Avverso detta sentenza il C. propone ricorso con un unico motivo, la Banca resiste con controricorso con cui si eccepisce l’inammissibilità del ricorso;

Con l’unico motivo si denunzia violazione degli artt. 2909 e 1218 cod. civ. e difetto di motivazione; Letta la relazione resa ex art. 390 bis cod. proc. civ., di inammissibilità del ricorso;

Ritenuto che i rilievi di cui alla relazione sono condivisibili perchè il ricorso è inammissibile per mancanza del quesito di diritto, nonostante la censura riguardi la violazione di legge;

l’art. 366 bis c.p.c., introdotto dal D.Lgs. 2 febbraio 2006, n. 40, (applicabile, ai sensi dell’art. 27, comma 2, di detto decreto, ai ricorsi per cassazione proposti avverso sentenze rese pubbliche in data successiva all’entrata in vigore del decreto stesso, come nella specie) stabilisce che l’illustrazione di ciascun motivo di ricorso proposto ai sensi del precedente art. 360 c.p.c., nn. 1, 2, 3, e 4, debba concludersi, a pena d’inammissibilità del motivo, con la formulazione di un quesito di diritto. Attraverso questa specifica norma, in particolare, il legislatore si propone l’obiettivo di garantire meglio l’aderenza dei motivi di ricorso (per violazione di legge o per vizi del procedimento) allo schema legale cui essi debbono corrispondere. La formulazione del quesito funge da prova necessaria della corrispondenza delle ragioni del ricorso ai canoni indefettibili del giudizio di legittimità, inteso come giudizio d’impugnazione a motivi limitati. Ne consegue non solo che la formulazione del quesito di diritto previsto da detta norma deve necessariamente essere esplicita, in riferimento a ciascun motivo di ricorso (cfr., in tal senso, Sez. un, n. 7258 del 2007, e Cass. n. 27130 del 2006), ma anche che essa non deve essere generica ed avulsa dalla fattispecie di cui si discute (cfr. Sez. un. n. 36 del 2007), risolvendosi altrimenti in un’astratta petizione di principio, perciò inidonea tanto ad evidenziare il nesso occorrente tra la singola fattispecie ed il principio di diritto che il ricorrente auspica sia enunciato, quanto ad agevolare la successiva enunciazione di tale principio, ad opera della Corte, in funzione nomofilattica.
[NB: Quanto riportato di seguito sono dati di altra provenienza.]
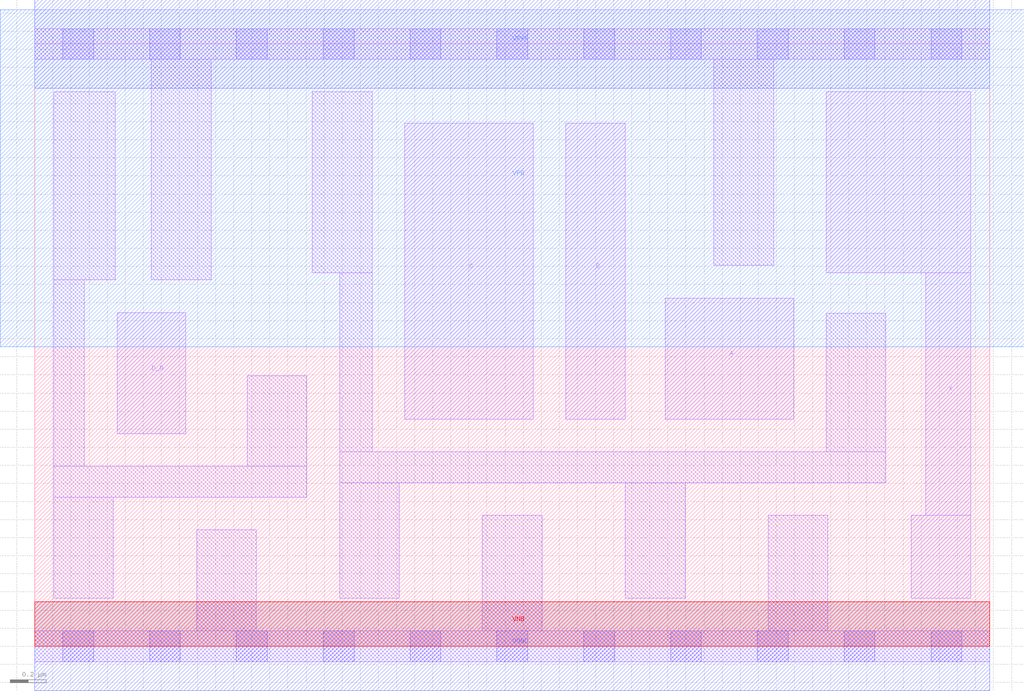
<source format=lef>
# Copyright 2020 The SkyWater PDK Authors
#
# Licensed under the Apache License, Version 2.0 (the "License");
# you may not use this file except in compliance with the License.
# You may obtain a copy of the License at
#
#     https://www.apache.org/licenses/LICENSE-2.0
#
# Unless required by applicable law or agreed to in writing, software
# distributed under the License is distributed on an "AS IS" BASIS,
# WITHOUT WARRANTIES OR CONDITIONS OF ANY KIND, either express or implied.
# See the License for the specific language governing permissions and
# limitations under the License.
#
# SPDX-License-Identifier: Apache-2.0

VERSION 5.7 ;
  NOWIREEXTENSIONATPIN ON ;
  DIVIDERCHAR "/" ;
  BUSBITCHARS "[]" ;
MACRO sky130_fd_sc_lp__or4b_lp
  CLASS CORE ;
  FOREIGN sky130_fd_sc_lp__or4b_lp ;
  ORIGIN  0.000000  0.000000 ;
  SIZE  5.280000 BY  3.330000 ;
  SYMMETRY X Y R90 ;
  SITE unit ;
  PIN A
    ANTENNAGATEAREA  0.376000 ;
    DIRECTION INPUT ;
    USE SIGNAL ;
    PORT
      LAYER li1 ;
        RECT 3.485000 1.255000 4.195000 1.925000 ;
    END
  END A
  PIN B
    ANTENNAGATEAREA  0.376000 ;
    DIRECTION INPUT ;
    USE SIGNAL ;
    PORT
      LAYER li1 ;
        RECT 2.935000 1.255000 3.265000 2.890000 ;
    END
  END B
  PIN C
    ANTENNAGATEAREA  0.376000 ;
    DIRECTION INPUT ;
    USE SIGNAL ;
    PORT
      LAYER li1 ;
        RECT 2.045000 1.255000 2.755000 2.890000 ;
    END
  END C
  PIN D_N
    ANTENNAGATEAREA  0.376000 ;
    DIRECTION INPUT ;
    USE SIGNAL ;
    PORT
      LAYER li1 ;
        RECT 0.455000 1.175000 0.835000 1.845000 ;
    END
  END D_N
  PIN X
    ANTENNADIFFAREA  0.400500 ;
    DIRECTION OUTPUT ;
    USE SIGNAL ;
    PORT
      LAYER li1 ;
        RECT 4.375000 2.065000 5.175000 3.065000 ;
        RECT 4.845000 0.265000 5.175000 0.725000 ;
        RECT 4.925000 0.725000 5.175000 2.065000 ;
    END
  END X
  PIN VGND
    DIRECTION INOUT ;
    USE GROUND ;
    PORT
      LAYER met1 ;
        RECT 0.000000 -0.245000 5.280000 0.245000 ;
    END
  END VGND
  PIN VNB
    DIRECTION INOUT ;
    USE GROUND ;
    PORT
      LAYER pwell ;
        RECT 0.000000 0.000000 5.280000 0.245000 ;
    END
  END VNB
  PIN VPB
    DIRECTION INOUT ;
    USE POWER ;
    PORT
      LAYER nwell ;
        RECT -0.190000 1.655000 5.470000 3.520000 ;
    END
  END VPB
  PIN VPWR
    DIRECTION INOUT ;
    USE POWER ;
    PORT
      LAYER met1 ;
        RECT 0.000000 3.085000 5.280000 3.575000 ;
    END
  END VPWR
  OBS
    LAYER li1 ;
      RECT 0.000000 -0.085000 5.280000 0.085000 ;
      RECT 0.000000  3.245000 5.280000 3.415000 ;
      RECT 0.105000  0.265000 0.435000 0.825000 ;
      RECT 0.105000  0.825000 1.505000 0.995000 ;
      RECT 0.105000  0.995000 0.275000 2.025000 ;
      RECT 0.105000  2.025000 0.445000 3.065000 ;
      RECT 0.645000  2.025000 0.975000 3.245000 ;
      RECT 0.895000  0.085000 1.225000 0.645000 ;
      RECT 1.175000  0.995000 1.505000 1.495000 ;
      RECT 1.535000  2.065000 1.865000 3.065000 ;
      RECT 1.685000  0.265000 2.015000 0.905000 ;
      RECT 1.685000  0.905000 4.705000 1.075000 ;
      RECT 1.685000  1.075000 1.865000 2.065000 ;
      RECT 2.475000  0.085000 2.805000 0.725000 ;
      RECT 3.265000  0.265000 3.595000 0.905000 ;
      RECT 3.755000  2.105000 4.085000 3.245000 ;
      RECT 4.055000  0.085000 4.385000 0.725000 ;
      RECT 4.375000  1.075000 4.705000 1.840000 ;
    LAYER mcon ;
      RECT 0.155000 -0.085000 0.325000 0.085000 ;
      RECT 0.155000  3.245000 0.325000 3.415000 ;
      RECT 0.635000 -0.085000 0.805000 0.085000 ;
      RECT 0.635000  3.245000 0.805000 3.415000 ;
      RECT 1.115000 -0.085000 1.285000 0.085000 ;
      RECT 1.115000  3.245000 1.285000 3.415000 ;
      RECT 1.595000 -0.085000 1.765000 0.085000 ;
      RECT 1.595000  3.245000 1.765000 3.415000 ;
      RECT 2.075000 -0.085000 2.245000 0.085000 ;
      RECT 2.075000  3.245000 2.245000 3.415000 ;
      RECT 2.555000 -0.085000 2.725000 0.085000 ;
      RECT 2.555000  3.245000 2.725000 3.415000 ;
      RECT 3.035000 -0.085000 3.205000 0.085000 ;
      RECT 3.035000  3.245000 3.205000 3.415000 ;
      RECT 3.515000 -0.085000 3.685000 0.085000 ;
      RECT 3.515000  3.245000 3.685000 3.415000 ;
      RECT 3.995000 -0.085000 4.165000 0.085000 ;
      RECT 3.995000  3.245000 4.165000 3.415000 ;
      RECT 4.475000 -0.085000 4.645000 0.085000 ;
      RECT 4.475000  3.245000 4.645000 3.415000 ;
      RECT 4.955000 -0.085000 5.125000 0.085000 ;
      RECT 4.955000  3.245000 5.125000 3.415000 ;
  END
END sky130_fd_sc_lp__or4b_lp
END LIBRARY

</source>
Inoltre la Corte, con la sentenza 26 marzo 2007 n. 7258 delle Sezioni unite, ha affermato che la disposizione non può essere interpretata nel senso che il quesito di diritto si possa desumere implicitamente dalla formulazione del motivi di ricorso, perchè una tale interpretazione si risolverebbe nell’abrogazione tacita della norma;

Nè rileva che sia stato eccepito anche il difetto di motivazione, sia perchè manca il momento di sintesi prescritto dal medesimo art. 366 bis, sia perchè, trattandosi di questione di puro diritto, non viene in realtà lamentato alcun difetto di motivazione, il quale peraltro è ammissibile solo sull’interpretazione dei fatti, di cui in questo caso non si fa questione;

Il ricorso va quindi dichiarato inammissibile e le spese seguono la soccombenza.

P.Q.M.

La Corte dichiara inammissibile il ricorso e condanna il ricorrente al pagamento delle spese liquidate in Euro trenta per esborsi ed i Euro duemila per onorari, oltre spese generali, I.V.A. e C.P.A..

Così deciso in Roma, il 14 aprile 2011.